2016 lo terminó de hacer evidente: la historia se nos muere en la cara. Los personajes que construyeron el mundo en el que crecimos dejan de hacer lo que hacían, desaparecen del ojo público o directamente pasan a otro plano de la existencia. Los héroes del siglo XX se están convirtiendo uno a uno en recuerdos, y en ese contexto, un hecho de por sí emocionante como un concierto de Black Sabbath se vuelve un hito. La banda que sentó las bases de la música pesada tocó -dicen- por última vez en Buenos Aires en el marco de su gira The End y generó, por todo eso, una sensación dual: la de estar frente a un monumento que, con todo, le escapa al bronce con una juventud abrumadora.
Ante un estadio de Vélez casi colmado, el show comienza con los truenos de "Black Sabbath", que parecen la continuidad de la tormenta que castigó a la ciudad horas antes. Al frente está Ozzy, a quien los años y los embates de la vida convirtieron en un frontman menos extrovertido, pero esa economía de recursos le suma misterio y lo vuelve todavía más oscuro. Sus alaridos en "Fairies Wear Boots" se escuchan filosos dentro del mar de graves, y en "After Forever" pierde el pitch y no lo encuentra en todo el tema (lo mismo le pasa en "Dirty Women", más cerca del final), pero en general su performance vocal y su calidad de maestro de ceremonias están a la altura de lo que la ocasión requiere.
Mientras, Tony Iommi provoca. Sus riffs roen, intimidan. Su nivel de intensidad es tal que no necesita exhibiciones de destreza: cada nota toca una cuerda sensible, nada está de más, no hay faroleo ni pirotecnia. La juventud grupal de la que hablábamos sale, en buena parte, de esa guitarra capaz de disparar un fraseo como el de "Behind the Wall of Sleep" con la misma urgencia que en 1970. Su sensibilidad de clase trabajadora es la fuente de toda pesadez en Black Sabbath, mientras que el esoterismo y la inquietud de Geezer Butler son la vidriera y el motor. El baterista Tommy Clufetos, en tanto, sube la vara de la energía colectiva (en "Rat Salad" tuvo su momento bajo las luces con un solo maratónico muy celebrado). También es parte del equipo Adam Wakeman, tecladista como su padre.
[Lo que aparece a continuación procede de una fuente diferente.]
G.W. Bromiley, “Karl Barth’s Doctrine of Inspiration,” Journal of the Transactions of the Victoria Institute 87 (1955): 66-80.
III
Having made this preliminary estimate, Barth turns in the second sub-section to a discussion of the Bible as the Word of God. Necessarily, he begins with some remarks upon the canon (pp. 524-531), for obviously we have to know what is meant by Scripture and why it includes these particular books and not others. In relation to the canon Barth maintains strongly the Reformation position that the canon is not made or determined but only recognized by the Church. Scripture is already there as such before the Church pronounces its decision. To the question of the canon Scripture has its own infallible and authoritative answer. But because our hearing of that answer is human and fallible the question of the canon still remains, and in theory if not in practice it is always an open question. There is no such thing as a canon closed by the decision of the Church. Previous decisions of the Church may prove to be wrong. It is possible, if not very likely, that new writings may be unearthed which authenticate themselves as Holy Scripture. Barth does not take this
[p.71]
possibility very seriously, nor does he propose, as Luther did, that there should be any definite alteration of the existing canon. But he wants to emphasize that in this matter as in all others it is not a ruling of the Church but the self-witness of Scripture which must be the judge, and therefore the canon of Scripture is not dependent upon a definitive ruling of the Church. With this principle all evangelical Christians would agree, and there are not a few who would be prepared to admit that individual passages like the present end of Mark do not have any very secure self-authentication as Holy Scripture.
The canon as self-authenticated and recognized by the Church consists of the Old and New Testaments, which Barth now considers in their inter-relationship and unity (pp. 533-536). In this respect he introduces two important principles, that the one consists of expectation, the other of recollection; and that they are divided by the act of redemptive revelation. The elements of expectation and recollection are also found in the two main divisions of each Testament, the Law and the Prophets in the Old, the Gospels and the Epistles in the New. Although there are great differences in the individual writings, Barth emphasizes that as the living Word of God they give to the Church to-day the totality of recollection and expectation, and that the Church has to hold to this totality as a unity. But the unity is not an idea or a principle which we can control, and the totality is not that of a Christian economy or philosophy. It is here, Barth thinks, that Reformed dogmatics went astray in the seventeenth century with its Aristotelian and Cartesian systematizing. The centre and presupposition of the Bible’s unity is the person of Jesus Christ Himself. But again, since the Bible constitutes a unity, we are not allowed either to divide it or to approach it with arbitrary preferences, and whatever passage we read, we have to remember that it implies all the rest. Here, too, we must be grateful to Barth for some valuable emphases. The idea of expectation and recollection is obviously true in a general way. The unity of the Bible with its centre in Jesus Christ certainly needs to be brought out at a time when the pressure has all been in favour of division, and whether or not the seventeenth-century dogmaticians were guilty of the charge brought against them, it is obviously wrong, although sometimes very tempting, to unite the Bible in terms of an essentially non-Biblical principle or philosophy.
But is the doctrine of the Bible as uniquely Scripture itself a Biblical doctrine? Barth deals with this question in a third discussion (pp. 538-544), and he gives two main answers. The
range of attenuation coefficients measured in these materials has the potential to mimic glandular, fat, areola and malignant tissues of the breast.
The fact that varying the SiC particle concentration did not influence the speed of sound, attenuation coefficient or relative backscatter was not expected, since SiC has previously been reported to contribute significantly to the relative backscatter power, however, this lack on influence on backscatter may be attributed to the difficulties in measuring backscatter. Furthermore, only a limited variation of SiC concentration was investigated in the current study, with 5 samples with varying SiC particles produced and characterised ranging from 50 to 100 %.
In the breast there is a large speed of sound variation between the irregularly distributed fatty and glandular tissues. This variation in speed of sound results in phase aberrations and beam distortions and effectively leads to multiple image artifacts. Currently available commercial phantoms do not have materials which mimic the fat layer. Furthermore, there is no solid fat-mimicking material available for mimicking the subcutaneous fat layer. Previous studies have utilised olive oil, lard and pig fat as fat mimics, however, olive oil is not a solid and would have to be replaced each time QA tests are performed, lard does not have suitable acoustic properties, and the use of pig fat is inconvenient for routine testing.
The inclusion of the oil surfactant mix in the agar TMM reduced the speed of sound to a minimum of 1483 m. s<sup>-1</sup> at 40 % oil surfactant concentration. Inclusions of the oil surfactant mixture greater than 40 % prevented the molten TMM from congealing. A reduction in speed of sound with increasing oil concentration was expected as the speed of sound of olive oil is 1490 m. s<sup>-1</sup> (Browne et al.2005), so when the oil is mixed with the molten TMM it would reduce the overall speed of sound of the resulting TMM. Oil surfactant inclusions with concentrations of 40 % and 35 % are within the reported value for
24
El set de catorce canciones se extendió por casi dos horas, con especial énfasis en Paranoid (1970), el debut homónimo del mismo año y Master of Reality (1971). Los temas de 13 (2013) desaparecieron del set, y tampoco hubo números de álbumes clásicos como Sabbath Bloody Sabbath (1973) y Sabotage (1975). Ese llamado a la batalla conocido como "Children of the Grave" y el infaltable bis con "Paranoid" cerraron un concierto al que sólo se le pueden objetar un par de ausencias en la lista y alguna dificultad no muy grave con el sonido. Por lo demás, los padres del metal se despidieron reafirmando su lugar en esta historia que se desvanece.